Guilford Rail System changed its name to Pan Am Railways in 2006. Discussion relating to the current operations of the Boston & Maine, the Maine Central, and the Springfield Terminal railroads (as well as the Delaware & Hudson while it was under Guilford control until 1988). Official site can be found here: PANAMRAILWAYS.COM.

Moderator: MEC407

 #1010473  by KEN PATRICK
 
wow- i asked a simple question and made a few knowledge-based statements. look at the history of csxi- mercifully folded into csxt to avoid showing the world why 'putting trucks on trains' remains a flawed concept. long trains? of course since intermodal equipment cannot run in merchandise trains. railroads have two strengths and a weakness. weight and volume but incredibly slow. (their happy with 20 mph system throughput). trucks have two weaknesses. weight and volume but incredibly fast.( 50mph +) railroad intermodal cancels their strengths, retains their weakness and subjects them to truck pricing. i've 22 years of bulk intermodal , multi-railroad pricing, unique equipment creation and operation and world-wide patents (which you should google ). as a cpa, i understand business. i do marvel at these responses, however, since they confirm how little is truly known about railroad economics. ken patrick
 #1010483  by CN9634
 
KEN PATRICK wrote:wow- i asked a simple question and made a few knowledge-based statements. look at the history of csxi- mercifully folded into csxt to avoid showing the world why 'putting trucks on trains' remains a flawed concept. long trains? of course since intermodal equipment cannot run in merchandise trains. railroads have two strengths and a weakness. weight and volume but incredibly slow. (their happy with 20 mph system throughput). trucks have two weaknesses. weight and volume but incredibly fast.( 50mph +) railroad intermodal cancels their strengths, retains their weakness and subjects them to truck pricing. i've 22 years of bulk intermodal , multi-railroad pricing, unique equipment creation and operation and world-wide patents (which you should google ). as a cpa, i understand business. i do marvel at these responses, however, since they confirm how little is truly known about railroad economics. ken patrick
As a CPA you understand accounting, not marketing, strategy, management, ect. If you knew about supply chain management and logistics then you probably wouldn't have made a lot of claims you did.

I apologize for being blunt and I am questioning your success in whatever your endeavors are. I am merely pointing out that your arguments are fundamentally flawed as you make claims about railroads that are the complete opposite of what they are actually doing.

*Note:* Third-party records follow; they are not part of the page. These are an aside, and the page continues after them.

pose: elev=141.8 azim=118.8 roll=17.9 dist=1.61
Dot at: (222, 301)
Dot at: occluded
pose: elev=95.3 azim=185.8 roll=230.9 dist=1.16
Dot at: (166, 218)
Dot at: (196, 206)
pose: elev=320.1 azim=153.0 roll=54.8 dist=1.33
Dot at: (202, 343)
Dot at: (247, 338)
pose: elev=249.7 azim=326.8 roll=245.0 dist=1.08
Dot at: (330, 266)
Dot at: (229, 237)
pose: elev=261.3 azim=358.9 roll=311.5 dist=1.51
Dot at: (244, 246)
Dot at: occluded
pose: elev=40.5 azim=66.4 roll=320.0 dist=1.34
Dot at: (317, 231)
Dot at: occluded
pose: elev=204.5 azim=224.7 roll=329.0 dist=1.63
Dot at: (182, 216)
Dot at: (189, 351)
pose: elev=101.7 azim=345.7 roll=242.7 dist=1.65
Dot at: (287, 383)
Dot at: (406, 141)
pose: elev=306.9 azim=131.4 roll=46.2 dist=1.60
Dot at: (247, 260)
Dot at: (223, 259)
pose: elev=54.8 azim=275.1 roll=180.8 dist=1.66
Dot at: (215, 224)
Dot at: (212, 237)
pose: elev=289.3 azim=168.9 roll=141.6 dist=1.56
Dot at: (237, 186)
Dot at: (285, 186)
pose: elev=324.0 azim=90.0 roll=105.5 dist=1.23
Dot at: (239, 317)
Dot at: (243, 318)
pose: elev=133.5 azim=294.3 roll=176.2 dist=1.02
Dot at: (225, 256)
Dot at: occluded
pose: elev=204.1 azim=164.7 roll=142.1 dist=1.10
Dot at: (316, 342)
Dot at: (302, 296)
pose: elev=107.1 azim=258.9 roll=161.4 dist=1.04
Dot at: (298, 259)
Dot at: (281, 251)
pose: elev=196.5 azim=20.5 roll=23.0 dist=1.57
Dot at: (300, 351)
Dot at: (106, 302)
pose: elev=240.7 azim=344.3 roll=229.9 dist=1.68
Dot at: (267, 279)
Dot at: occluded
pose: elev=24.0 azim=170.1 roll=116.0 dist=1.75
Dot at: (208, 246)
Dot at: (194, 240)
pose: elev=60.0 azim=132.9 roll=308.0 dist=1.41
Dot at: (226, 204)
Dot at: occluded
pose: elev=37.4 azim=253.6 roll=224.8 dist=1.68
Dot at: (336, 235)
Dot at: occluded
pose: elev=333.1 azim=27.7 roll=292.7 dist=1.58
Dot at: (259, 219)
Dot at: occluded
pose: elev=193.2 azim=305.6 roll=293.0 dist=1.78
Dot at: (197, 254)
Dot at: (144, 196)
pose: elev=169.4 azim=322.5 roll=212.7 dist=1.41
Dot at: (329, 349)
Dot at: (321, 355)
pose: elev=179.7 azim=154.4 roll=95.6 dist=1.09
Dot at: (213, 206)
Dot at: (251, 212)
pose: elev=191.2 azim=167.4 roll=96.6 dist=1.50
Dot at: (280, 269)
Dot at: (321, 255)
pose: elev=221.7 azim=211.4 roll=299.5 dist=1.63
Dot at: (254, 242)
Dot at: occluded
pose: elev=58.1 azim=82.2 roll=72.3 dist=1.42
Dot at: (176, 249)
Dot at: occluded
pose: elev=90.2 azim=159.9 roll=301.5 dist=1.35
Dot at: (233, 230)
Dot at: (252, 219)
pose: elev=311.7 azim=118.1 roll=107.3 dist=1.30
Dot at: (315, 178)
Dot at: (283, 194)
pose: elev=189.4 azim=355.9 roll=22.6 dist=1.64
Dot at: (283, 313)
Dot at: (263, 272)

If what you are saying is true, then the intermodal revolution in railroads is a fluke that is out of their control and eventually will be their doom. Obviously modern trends indicate otherwise.

As for business decisions that railroads have made in the past, they each have their own time and reason for having occurred. Also, I'm not sure where you came up with the CSXI claim as it appears that they are still a separate (but integrated) unit of CSX that is different then CSXT.

http://www.csxi.com/
 #1010490  by newpylong
 
KEN PATRICK wrote:wow- i asked a simple question and made a few knowledge-based statements. look at the history of csxi- mercifully folded into csxt to avoid showing the world why 'putting trucks on trains' remains a flawed concept. long trains? of course since intermodal equipment cannot run in merchandise trains. railroads have two strengths and a weakness. weight and volume but incredibly slow. (their happy with 20 mph system throughput). trucks have two weaknesses. weight and volume but incredibly fast.( 50mph +) railroad intermodal cancels their strengths, retains their weakness and subjects them to truck pricing. i've 22 years of bulk intermodal , multi-railroad pricing, unique equipment creation and operation and world-wide patents (which you should google ). as a cpa, i understand business. i do marvel at these responses, however, since they confirm how little is truly known about railroad economics. ken patrick
While it is amusing to see someone say putting trucks on trains is flawed and to claim to understand railroad economics, your work experience gives you very little railroad and railroad operations experience outside of trying to get a piece of metal from point A to B for a good rate. This is not to knock your career, it is just my opinion that you are trying to apply the wrong (and unrelated) logic to almost all topics here. You realize you're not taken seriously right?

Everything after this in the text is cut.